Estes dados revelam que o poder de compra dos trabalhadores portugueses vai, em média, diminuir 1% durante este ano em que a taxa de inflação deverá fixar-se nos 5,9% (6,8% no cenário adverso).

Mário Centeno, atual governador do Banco de Portugal, disse que este é um ano de exceção. Em primeiro lugar porque nos últimos cinco anos o “rendimento disponível real teve crescimentos nos últimos anos sem paralelos nos últimos 20 anos”.

Nos últimos seis anos, o salário médio cresceu 22%, “um número muito significativo face à baixa taxa de inflação muito baixa” que, entre 2016 e 2021, em termos cumulativos, foi de 4% - “há aqui ganhos reais muito significativos”, disse.

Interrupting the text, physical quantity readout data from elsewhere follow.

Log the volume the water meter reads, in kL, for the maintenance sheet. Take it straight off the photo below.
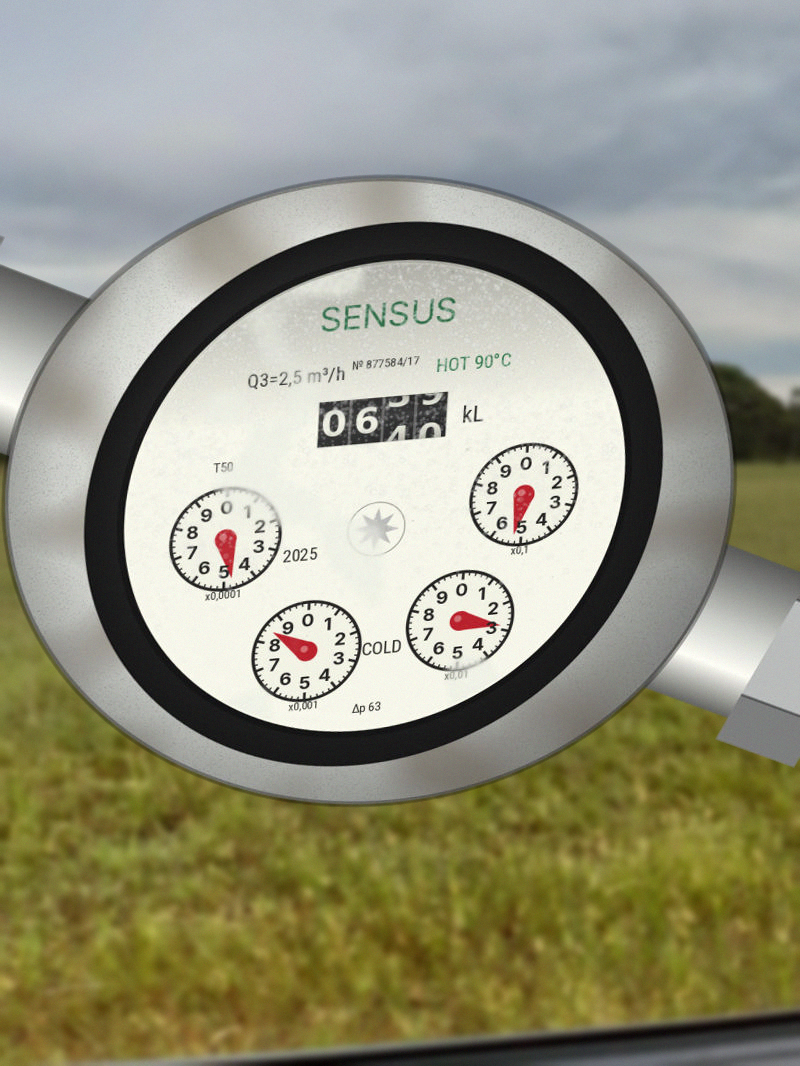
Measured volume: 639.5284 kL
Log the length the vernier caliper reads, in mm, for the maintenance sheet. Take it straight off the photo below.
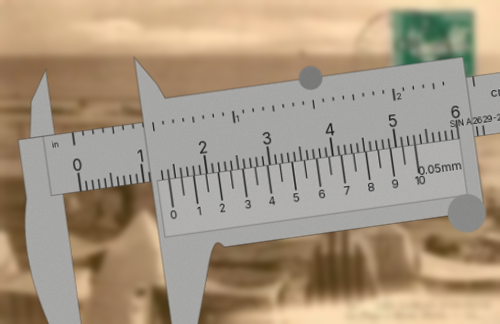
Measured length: 14.0 mm
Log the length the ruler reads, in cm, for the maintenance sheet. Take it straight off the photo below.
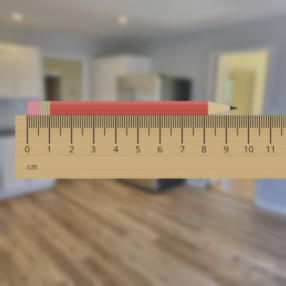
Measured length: 9.5 cm
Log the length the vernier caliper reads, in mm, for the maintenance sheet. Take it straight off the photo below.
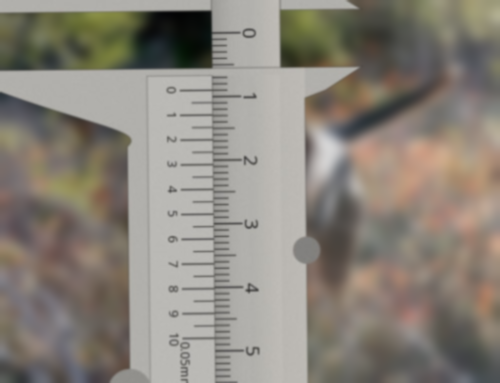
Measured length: 9.0 mm
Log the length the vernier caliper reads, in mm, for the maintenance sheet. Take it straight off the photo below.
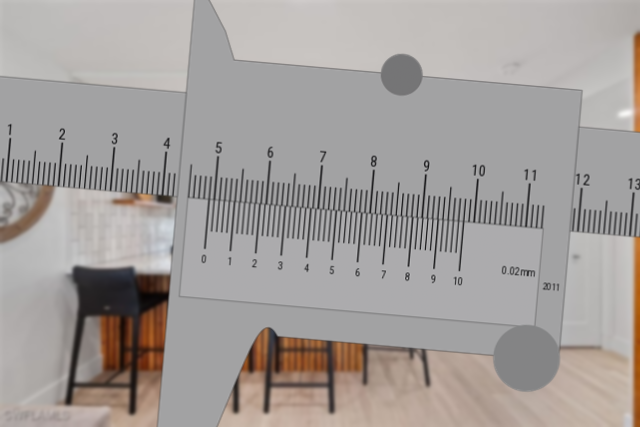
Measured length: 49.0 mm
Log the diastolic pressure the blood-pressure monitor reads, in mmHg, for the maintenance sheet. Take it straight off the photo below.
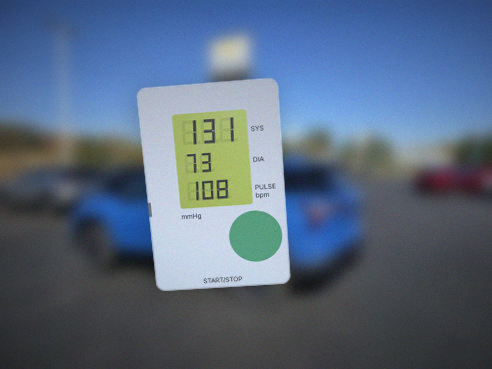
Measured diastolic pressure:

Mas também porque “para 2023-24 assume-se um crescimento médio dos salários reais de 2%, aproximadamente em linha com o da produtividade”, nota o boletim. Isto significa que os ganhos reais nos salários voltarão já no próximo ano, de acordo com as projeções atuais do banco central.

Centeno acrescentou na conferência de imprensa que o salário médio nominal, sem retirar o impacto da inflação, cresceu 3,5% no mês passado pelo que a manter-se esta dinâmica haverá “ganhos reais” nos próximos tempos, quando a inflação desacelerar para 2,7% em 2023 e 2% em 2024.

Os números do Banco de Portugal assumem que ao longo do horizonte de projeção (entre 2022 e 2024) há uma “passagem incompleta dos aumentos de preços aos salários”, com as expectativas de inflação de longo prazo ancoradas nos 2%, o objetivo do Banco Central Europeu. Isto é, pressupõe-se que se concretiza a regra de Centeno de que os salários não aumentam mais do que 2%, acrescido dos ganhos de produtividade.

“Enquanto o crescimento médio do IHPC no horizonte de projeção é de cerca de 3,5%, os salários nominais por trabalhador no setor privado crescem 1,5% acima da produtividade no mesmo período”, nota o BdP. Esta projeção inclui os aumentos já anunciados para o salário mínimo nos próximos dois anos.

Empresas antecipam aumento de salários

Através de um questionário efetuado a cerca de 7.000 empresas, o Banco de Portugal percebeu que 82% das empresas antecipam um aumento dos salários por trabalhador em 2022, enquanto 18% espera uma manutenção (o que compara com 76% e 23%, respetivamente, em 2021).

“O atual contexto de inflação elevada pode influenciar a evolução dos salários, contribuindo para maiores aumentos”, admite o banco central, assinalando que “este efeito pode ser reforçado pela conjuntura económica, em particular pela situação do mercado de trabalho, onde as margens disponíveis se têm vindo a reduzir”.

No entanto, este crescimento dos salários não é suficiente. “Esta evolução aponta para uma perda de salário real em 2022, o que contrasta com os ganhos observados nos últimos cinco anos”, reconhecem os economistas do banco central.

Quanto aos setores de atividade, é no alojamento e restauração que os salários mais estão a aumentar, devido à recuperação do setor, mas também à escassez de mão-de-obra. Por sua vez, as empresas deste setor preveem aumentos de 7,1% este ano, mais 1,9 pontos percentuais do que o aumento de 2021.

O inquérito revela ainda que “o crescimento dos salários por trabalhador deverá ser mais acentuado nas empresas que preveem um aumento dos preços este ano”.